Los Angeles in 1947 is changing rapidly. Many of the servicemen who came through the city during the war have returned to settle there. The studio system is still in effect and many young women have come to LA to try to become a movie star. The studios just take them in, use them for a short time, and spit them out, so they have to earn a living any way they can.

Laura Prendergast, Tyree's wife, was one of those. She had been an MGM starlet who became a call girl, Prendergast tries to keep this part of his wife's background quiet, but Page finds it out from his buddy, Sgt Marco Sandiri of the LAPD.

Page and Sandiri had started in the LAPD together before the war, but Rick went off to fly planes for Uncle Sam while Marco stayed home and gradually rose in the department to his current rank.

Dixie Joy was an MGM starlet, who now works as secretary to the man who is behind the call girl operation in Los Angeles. She tries to make Rick promise not to continue to search for Laura. Dixie tells him Prendergast abused her but Rick makes no promises despite Dixie's entreaties.

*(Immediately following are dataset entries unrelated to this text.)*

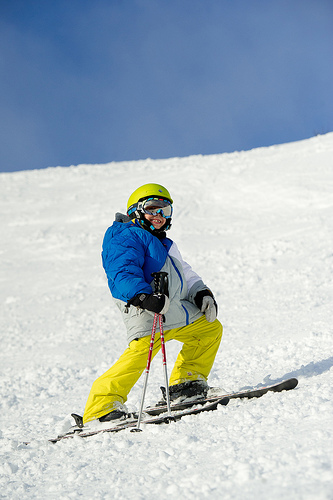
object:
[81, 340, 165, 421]
pants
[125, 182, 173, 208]
helmet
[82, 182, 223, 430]
boy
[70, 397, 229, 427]
skis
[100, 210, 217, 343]
jacket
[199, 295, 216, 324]
glove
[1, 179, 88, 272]
snow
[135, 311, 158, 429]
poles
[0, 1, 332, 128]
sky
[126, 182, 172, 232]
head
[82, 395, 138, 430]
feet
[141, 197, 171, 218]
goggles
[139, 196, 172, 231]
face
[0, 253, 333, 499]
ground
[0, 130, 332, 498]
hill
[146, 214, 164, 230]
smile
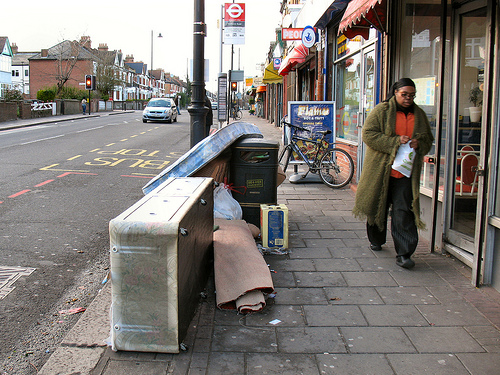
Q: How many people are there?
A: 1.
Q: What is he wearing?
A: Glasses.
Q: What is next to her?
A: A building.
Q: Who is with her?
A: No one.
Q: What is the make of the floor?
A: Bricks.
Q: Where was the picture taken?
A: On the sidewalk.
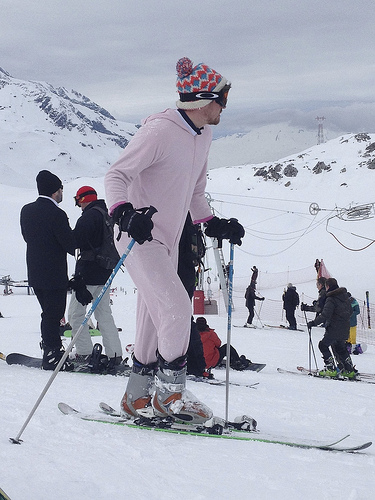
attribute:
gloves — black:
[111, 202, 254, 255]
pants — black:
[36, 281, 67, 371]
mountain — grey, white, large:
[3, 66, 110, 177]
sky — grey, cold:
[30, 34, 144, 82]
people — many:
[25, 79, 373, 361]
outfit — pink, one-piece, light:
[116, 115, 214, 385]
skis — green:
[51, 392, 372, 459]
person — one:
[190, 310, 259, 374]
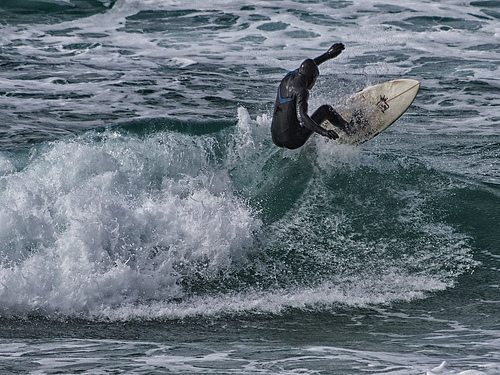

Sandiri also tries to tell Page not to bother looking for Laura. The LAPD won't help. Everyone is obsessed with the murder of Elizabeth Short, the 'Black Dahlia' whose body, cut in half, was found in an empty lot. A few days later, Page finds the body of Laura Prendergast brutally mutilated. Are these crimes related?

SHADOW OF THE DAHLIA is written in the style of an earlier time. The descriptions of suits and ties and hats worn by the men and the clothing of the women bring back those earlier days. Bludis brings us back to that time almost 50 years ago, when Americans were more innocent and the murder of a young woman caused horror in the community, instead of the more blasé response of modern times. The book is a throwback to the golden age of noir and is well worth seeking out.